Querying an Array of Objects
You can use dot notation to query fields within an array of objects. The query will match if at least one object in the array satisfies the condition.
Example: Email Array in the user profile
"Email": [
{
"Type": "Primary",
"Value": "[email protected]"
},
{
"Type": "Secondary",
"Value": "[email protected]"
}
]
Query to match an email:
{
"name": "Email.Value",
"operator": "=",
"value": "[email protected]"
}
Note: Ensure the sub-field type is correct before querying.
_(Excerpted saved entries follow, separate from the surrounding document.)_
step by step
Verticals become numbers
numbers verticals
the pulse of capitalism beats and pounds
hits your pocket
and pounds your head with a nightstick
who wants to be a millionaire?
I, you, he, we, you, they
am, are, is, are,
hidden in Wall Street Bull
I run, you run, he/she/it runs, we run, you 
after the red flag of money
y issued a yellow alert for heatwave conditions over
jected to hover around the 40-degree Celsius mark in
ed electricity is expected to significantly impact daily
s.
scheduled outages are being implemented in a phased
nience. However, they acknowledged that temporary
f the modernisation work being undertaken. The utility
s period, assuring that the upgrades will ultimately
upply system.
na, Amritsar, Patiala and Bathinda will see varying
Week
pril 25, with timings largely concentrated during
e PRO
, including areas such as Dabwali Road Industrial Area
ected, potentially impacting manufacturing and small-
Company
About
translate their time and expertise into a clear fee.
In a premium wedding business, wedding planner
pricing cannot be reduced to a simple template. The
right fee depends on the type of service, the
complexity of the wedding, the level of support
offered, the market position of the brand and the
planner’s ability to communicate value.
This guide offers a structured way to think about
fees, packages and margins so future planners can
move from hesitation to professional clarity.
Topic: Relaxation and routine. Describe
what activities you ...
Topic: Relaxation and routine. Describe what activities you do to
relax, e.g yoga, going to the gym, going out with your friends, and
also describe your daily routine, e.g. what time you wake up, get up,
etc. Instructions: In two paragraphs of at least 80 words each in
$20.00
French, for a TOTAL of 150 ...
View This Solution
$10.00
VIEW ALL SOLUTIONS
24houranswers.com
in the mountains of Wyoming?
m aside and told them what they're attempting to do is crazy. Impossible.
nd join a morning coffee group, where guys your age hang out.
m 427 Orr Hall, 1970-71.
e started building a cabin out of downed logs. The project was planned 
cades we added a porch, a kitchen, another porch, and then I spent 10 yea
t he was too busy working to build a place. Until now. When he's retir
Example: Querying Positions
If a Position field is stored as text or a string, it supports both "=" and "Contains" operators:
{
"name": "Positions.Position",
"operator": "=",
"value": "Developer"
}
{
"name": "Positions.Position",
"operator": "Contains",
"value": "Developer"
}
Combining Rules into a Group
A group can contain one or more rules and sub-groups, each with an AND or OR operator applied.
Group Structure:
"group": {
"operator": "AND",
"rules": [<rule>, <rule>, <sub-group>]
}
Example: Nested Group Query
The following query retrieves users who:
- Have EmailVerified = true
- Have a Provider of either Google or Facebook
"group": {
"operator": "AND",
"rules": [
{
"name": "EmailVerified",
"operator": "=",
"value": true
},
{
"group": {
"operator": "OR",
"rules": [
{
"name": "Provider",
"operator": "=",
"value": "Google"
},
{
"name": "Provider",
"operator": "=",
"value": "Facebook"
}
]
}
}
]
}
Example: Filtering Users by Date Range
Retrieve all users created between 2016-01-01 and 2016-12-31, ensuring from and to values are specified:
{
"from": "2016-01-01",
"to": "2016-12-31",
"q": {
"group": {
"operator": "AND",
"rules": [
{
"name": "EmailVerified",
"operator": "=",
"value": true
},
{
"group": {
"operator": "OR",
"rules": [
{
"name": "Provider",
"operator": "=",
"value": "Google"
},
{
"name": "Provider",
"operator": "=",
"value": "Facebook"
}
]
}
}
]
}
}
}
Use Case 1: Fetch Email Profiles Without a Registration Source
Retrieve email-based profiles that do not contain a RegistrationSource field:
{
"group": {
"operator": "AND",
"rules": [
{
"name": "RegistrationSource",
"operator": "NOT_EXISTS",
"value": null
},
{
"name": "Provider",
"operator": "=",
"value": "Email"
}
]
}
}
Result: Only email profiles that do not have a RegistrationSource are returned.
Use Case 2: Fetch Recently Updated Profiles
Retrieve profiles where the ModifiedDate is later than 2021-08-09T18:47:26Z:
{
"group": {
"operator": "AND",
"rules": [
{
"name": "Provider",
"operator": "=",
"value": "Email"
},
{
"name": "ModifiedDate",
"operator": ">",
"value": "2021-08-09T18:47:26Z"
}
]
}
}
Result: Returns profiles filtered based on the last modified date.